Guitar skronks, saxophone wails and drum beats mingled in a Roseville warehouse as Willie & the Bees rehearsed for their first gig in 14 years.

"I always want our music to have everything in it," said Willie Murphy, a charter member of the Minnesota Music Academy Hall of Fame along with Bob Dylan and Prince. "I want it to be dance-y and funky. I want it to have really good vocal harmonies. I want there to be really good lyrics and jazzy horn parts."

Willie & the Bees kept Minnesotans dancing from 1971 to '84 with their compelling amalgam of blues, jazz, funk, R&B, rock and soul music. The lyrics were often provocative and political, making people think as well as party.

Over the years, there have been requests for reunion shows, but the offers weren't adequate for this large band — 10 to 12 members — and the work it takes to bring the players and music together. Murphy said when the Cabooze booker requested they perform for the West Bank bar's 40th anniversary series, the time just felt right.

Thirteen members — many from the band's beginning — will play the reunion on Friday at the Cabooze.

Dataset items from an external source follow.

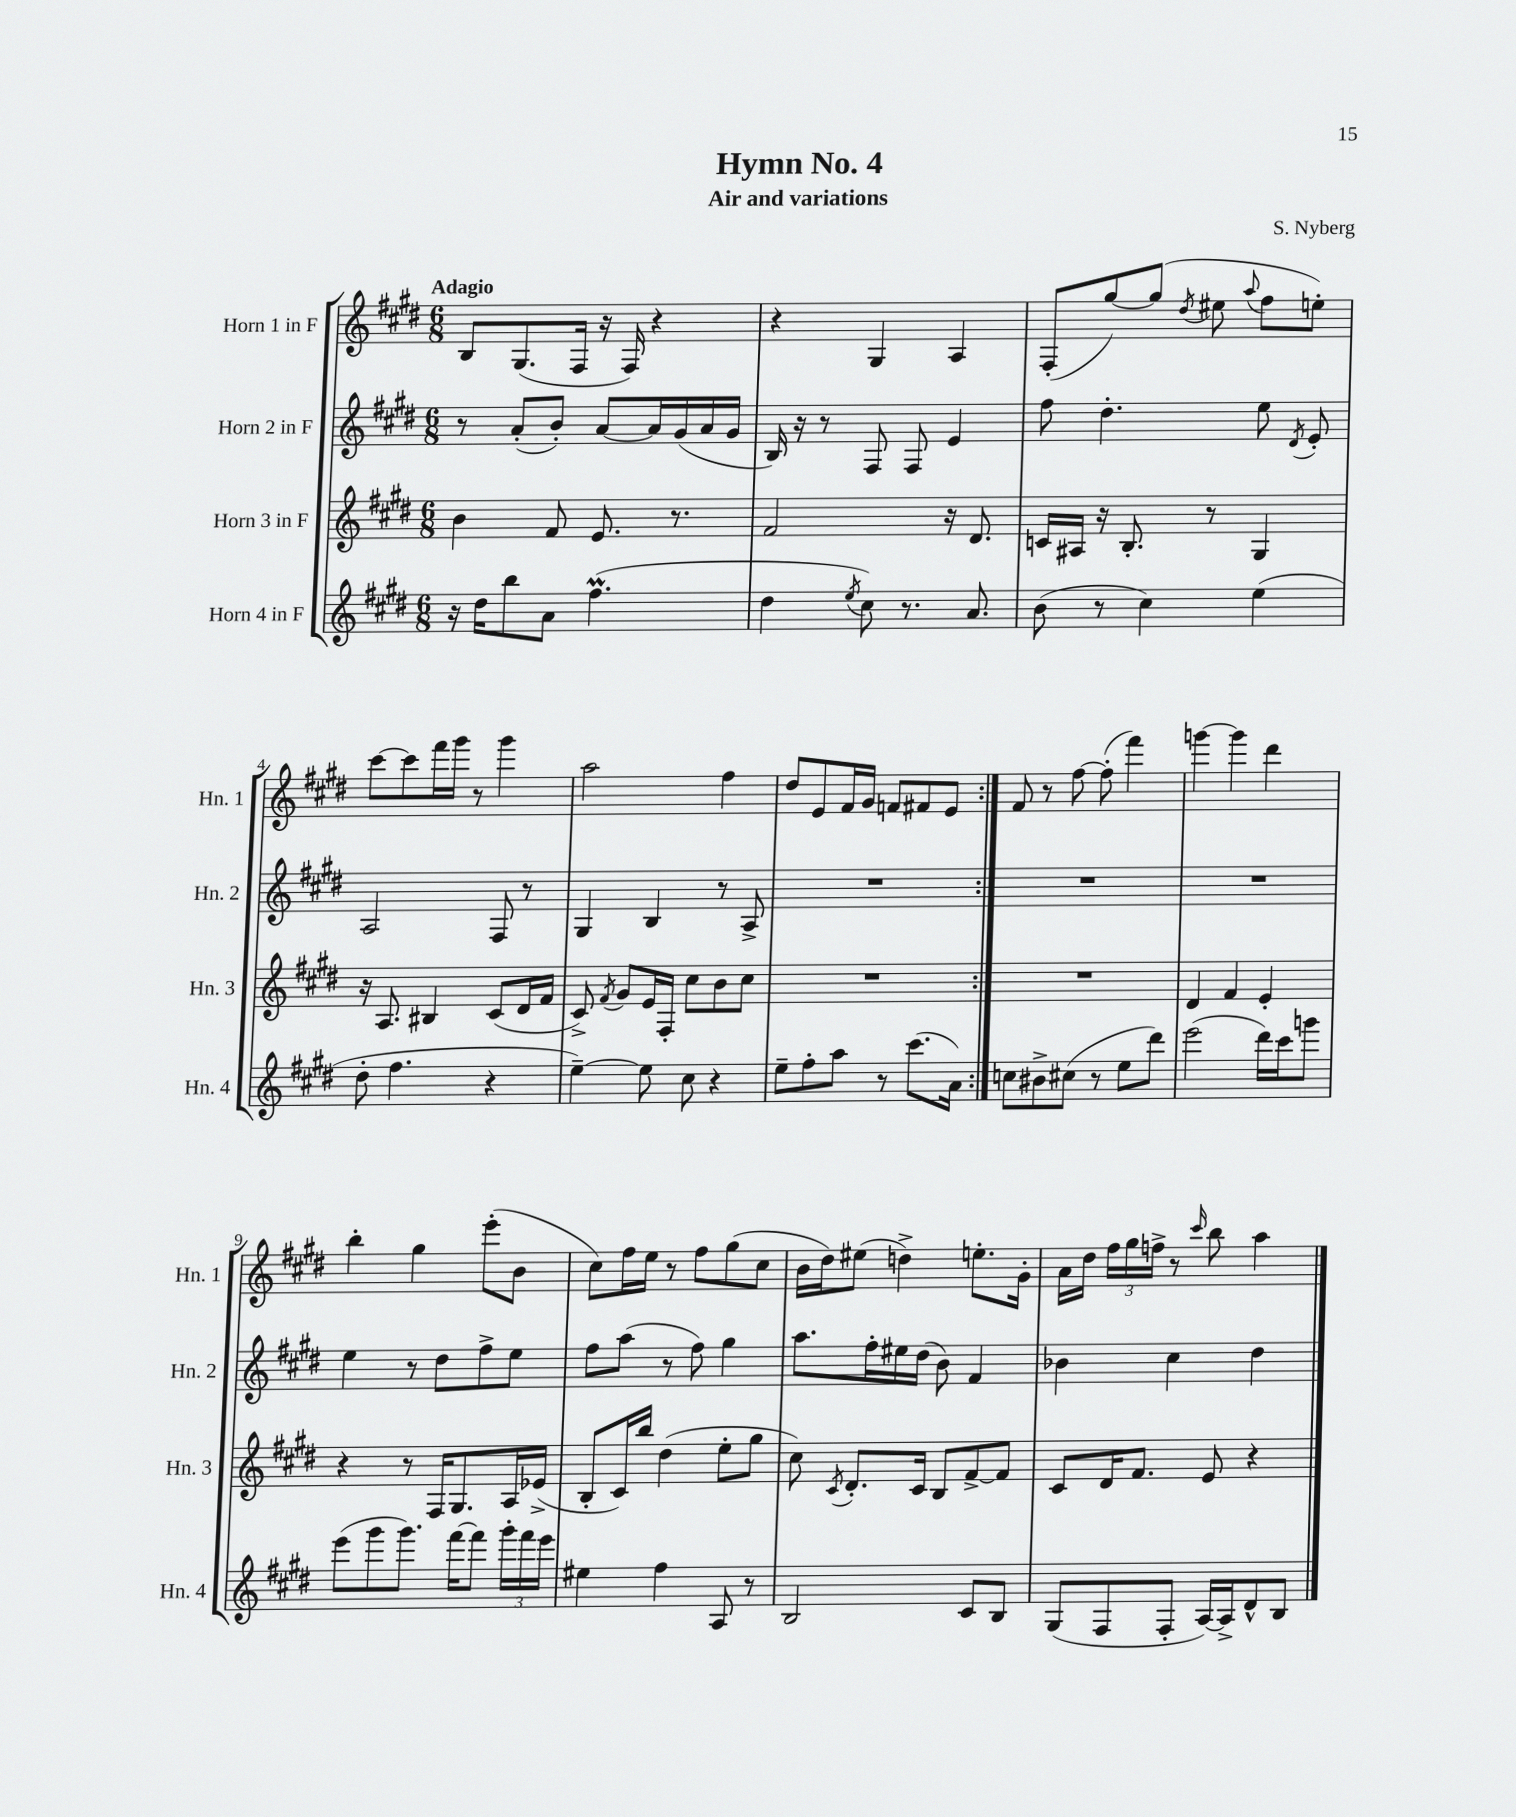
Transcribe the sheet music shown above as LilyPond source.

\header { title = "Hymn No. 4" composer = "S. Nyberg" subtitle = "Air and variations" }
<<
\new StaffGroup <<
\new Staff = "s0" \with { instrumentName = "Horn 1 in F" shortInstrumentName = "Hn. 1" } {
    \clef treble \key e \major \numericTimeSignature \time 6/8 \tempo "Adagio"
    \autoBeamOff \repeat volta 2 { b8[ gis8.( fis16] r16 fis16) r4 |
    r4 gis4 a4 |
    fis8[-.( gis''8~) gis''8]( \acciaccatura { dis''8 } eis''8 \appoggiatura { a''8 } fis''8[ e''8]-.) |
    cis'''8[~ cis'''8 fis'''16 gis'''16] r8 gis'''4 |
    a''2 fis''4 |
    dis''8[ e'8 fis'16 gis'16] f'8[ fis'8 e'8] | }
    fis'8 r8 fis''8~ fis''8-.( fis'''4) |
    g'''4~ g'''4 dis'''4 |
    b''4-. gis''4 e'''8[-.( b'8] |
    cis''8[) fis''16 e''16] r8 fis''8[ gis''8( cis''8] |
    b'16[ dis''16) eis''8]( d''4->) e''8.[-. gis'16]-. |
    a'16[ dis''16] \tuplet 3/2 { fis''16[ gis''16 f''16]-> } r8 \grace { cis'''16 } b''8 a''4 \bar "|." |
}
\new Staff = "s1" \with { instrumentName = "Horn 2 in F" shortInstrumentName = "Hn. 2" } {
    \clef treble \key e \major \numericTimeSignature \time 6/8
    \autoBeamOff \repeat volta 2 { r8 a'8[-.( b'8]-.) a'8[~ a'16 gis'16( a'16 gis'16] |
    b16) r16 r8 fis8 fis8 e'4 |
    fis''8 dis''4.-. e''8 \acciaccatura { dis'8 } e'8-. |
    a2 fis8 r8 |
    gis4 b4 r8 a8-> |
    R2. | }
    R2. |
    R2. |
    e''4 r8 dis''8[ fis''8-> e''8] |
    fis''8[ a''8]( r8 fis''8) gis''4 |
    a''8.[ fis''16-. eis''16 dis''16]( b'8) fis'4 |
    bes'4 cis''4 dis''4 \bar "|." |
}
\new Staff = "s2" \with { instrumentName = "Horn 3 in F" shortInstrumentName = "Hn. 3" } {
    \clef treble \key e \major \numericTimeSignature \time 6/8
    \autoBeamOff \repeat volta 2 { b'4 fis'8 e'8. r8. |
    fis'2 r16 dis'8. |
    c'16[ ais16] r16 b8.-. r8 gis4 |
    r16 a8. bis4 cis'8[( dis'16 fis'16] |
    cis'8->) \acciaccatura { fis'8 } gis'8[ e'16 fis16]-. cis''8[ b'8 cis''8] |
    R2. | }
    R2. |
    dis'4 fis'4 e'4-. |
    r4 r8 fis16[ gis8. a16 ees'16]->( |
    b8[-. cis'16) b''16] dis''4( e''8[-. gis''8] |
    cis''8) \acciaccatura { cis'8 } dis'8.[-. cis'16] b8[ fis'8~-> fis'8] |
    cis'8[ dis'16 fis'8.] e'8 r4 \bar "|." |
}
\new Staff = "s3" \with { instrumentName = "Horn 4 in F" shortInstrumentName = "Hn. 4" } {
    \clef treble \key e \major \numericTimeSignature \time 6/8
    \autoBeamOff \repeat volta 2 { r16 dis''16[ b''8 a'8] fis''4.\prall( |
    dis''4 \acciaccatura { e''8 } cis''8) r8. a'8. |
    b'8( r8 cis''4) e''4( |
    dis''8-. fis''4. r4 |
    e''4~--) e''8 cis''8 r4 |
    e''8[-- fis''8-. a''8] r8 cis'''8.[( a'16]) | }
    c''8[ bis'8-> cis''8]( r8 e''8[ dis'''8]) |
    e'''2( dis'''16[) cis'''16 g'''8] |
    e'''8[( gis'''8 gis'''8.]) fis'''16[~ fis'''8] \tuplet 3/2 { gis'''16[-. fis'''16 e'''16] } |
    eis''4 fis''4 a8 r8 |
    b2 cis'8[ b8] |
    gis8[( fis8 fis8]-. a16[~) a16-> dis'8-^ b8] \bar "|." |
}
>>
>>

Rounding up the Bees wasn't easy. "We called everybody," Murphy said recently over vegetarian pho. "Three people are dead, two very valuable people can't make it. Jose James is on the road. Mark Bryn was our keyboard player and resident genius. He's a truck driver, of all things, and on the road."

So Murphy recruited Jason Craft, who plays with him at the Blues Jam on Mondays at the Richfield American Legion. "He's real hot," Murphy said. "There are leads I want him to take on synthesizer."

With only six weeks to rehearse and relearn songs, the Bees practiced intensely, quickly communicating corrections and coordination between instruments and vocals.

They selected 20 songs.

"I asked everybody to write down the songs they wanted to do. And we have hundreds," Murphy pointed out. "The songs that kept coming up the most were mostly originals. I love doing a lot of the covers, and we'll do a few," including James Brown's disco-era dance single "The Spank."

"Most of the cover songs were rearranged in my way," he said. "I just thought the quality of the originals is higher in a musical sense. If we're going to do this — this might be our last one — I want to do what we think is our most quality stuff."

Among them is "Supermarket," a 1982 would-be hit that Murphy calls "one of our anthems." To remember how songs went, the Bees listened to cassettes of old gigs.

"Some of it comes back surprisingly easily; some of it you're surprised you've forgotten totally. And I wrote them," mused Murphy.

One challenge is the complexity of the arrangements, explained Maurice Jacox, the singer/saxophonist who was an original member of the Bees and led its horn section.

"Willie writes really tricky stuff," Jacox said. "You've gotta be on it. The horn parts aren't standard, they're intricate, filigree horn parts, idiosyncratic as Willie makes everything. Trying to do that in six weeks when you haven't played this stuff in years is a daunting task for all of us. If we pull this off, this is going to be strong as hell."

Murphy admits that his arrangements are daunting.

"I always wrote really challenging-to-remember horn charts," he said. "They're very jazzy, influenced by people like Charlie Mingus and Duke Ellington."

Hairlines change but little else

The Bees were having a blast at rehearsal, flinging sharp repartee between instrument sections, grinning when they nailed it, working out disagreements affably.

Although many maintain grayer goatees, most haven't changed much over the years.

"One of the things I noticed right away is that hardly anybody has changed at all. Maurice is so much the same," Murphy said. "Joe [Demko, guitarist] has changed a lot. He was the guy with the hair down to his ass. Now he's a responsible working person. He's worked the sound for Channel 2 for 25 years. Howard [Merriweather, drummer] has always been one of the sweetest people I ever knew, and he's still that way."

Jacox continues to perform and sing with a few local bands. Saxophonist Eugene Hoffman is retired from his work as a drug and alcohol abuse counselor. Many of the Bees have day jobs, but they all are excited about performing together again — especially Murphy.

"I still sing all the time," said the frontman, 70, who has recovered from a stroke suffered a few years ago. "I don't have the range I used to. I have chronic sinus congestion. So if I get my head clear, I'm pretty good."

But the veteran guitarist/bassist/keyboardist, who produced Bonnie Raitt's 1971 debut and fronts the Angel-Headed Hipsters, is being invigorated by preparing for this reunion.

"It's a double-edged sword," he said. "It's driving me crazy, I'm getting very little sleep and yet I'm energized."

Cyn Collins is a Minneapolis writer and musician.